‘O Lula está para perder’; as apostas de gestores com R$ 180 bilhões na carteira para eleições
A pouco menos de três meses das eleições presidenciais, gestores responsáveis por cerca de R$ 180 bilhões em recursos defenderam que o mercado financeiro pode estar subestimando as chances de derrota do presidente Luiz Inácio Lula da Silva (PT) em 2026. A avaliação foi feita durante a XP Expert.

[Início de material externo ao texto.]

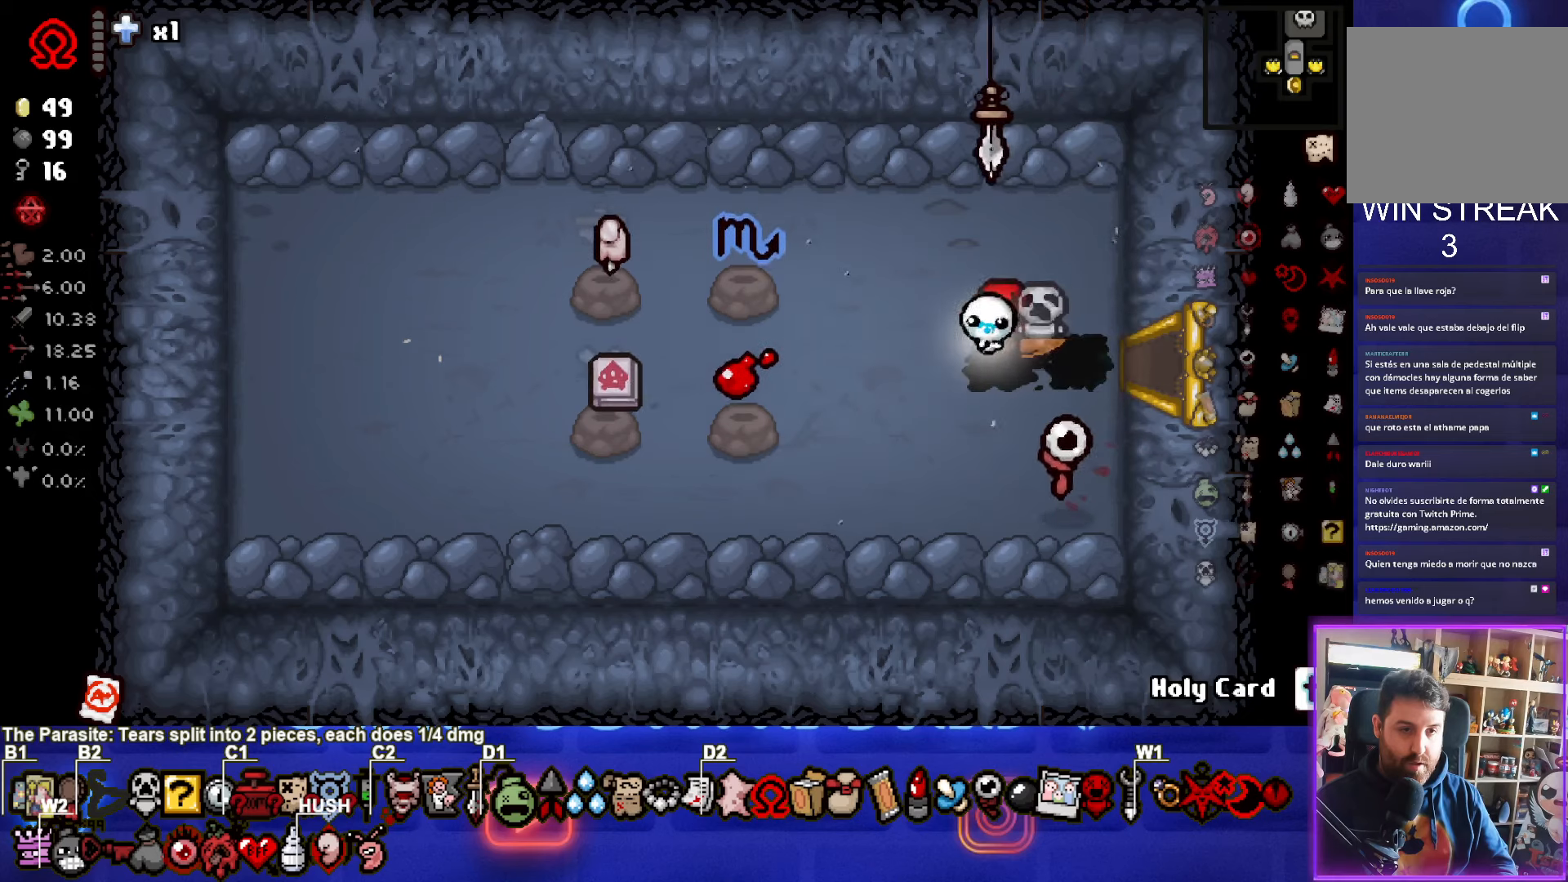
{"buttons": [], "left_stick": "center", "events": [[200, "left_stick", "left"], [433, "left_stick", "center"]]}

Para João Landau, gestor da Vista Capital, o quadro eleitoral está mais equilibrado do que indicam as pesquisas. Ultimo Datafolha, que saiu nesta sexta-feira, mostrava Lula com 48% dos votos contra 43% de Flavio Bolsonaro no segundo turno.
“Eu criei a minha teoria de que, apesar das dificuldades do momento, o Lula está para perder essa eleição.”
Na avaliação de Landau, a leitura tradicional das pesquisas pode superestimar a vantagem do presidente. Segundo ele, a elevada abstenção e o crescimento dos votos nulos, especialmente observados em São Paulo, além do comportamento dos eleitores indecisos, indicam uma disputa mais apertada.
“O Lula incorporou parte do eleitorado que havia se abstido nas últimas eleições. Quando vejo uma diferença de cinco ou seis pontos nas pesquisas, considero que ele está, na prática, empatado”, afirmou.
O gestor acrescentou que os eleitores que ainda se dizem indecisos no segundo turno tendem, historicamente, a migrar para candidatos de direita, o que reduziria ainda mais a vantagem do petista.
Na visão de Landau, o presidente enfrenta um teto eleitoral mais baixo do que o mercado imagina.
“Eu tenho mais confiança de que o Lula perde do que o próprio mercado. Acho que essa disputa será muito mais equilibrada.”
Apesar da avaliação, o gestor ponderou que o cenário permanece aberto.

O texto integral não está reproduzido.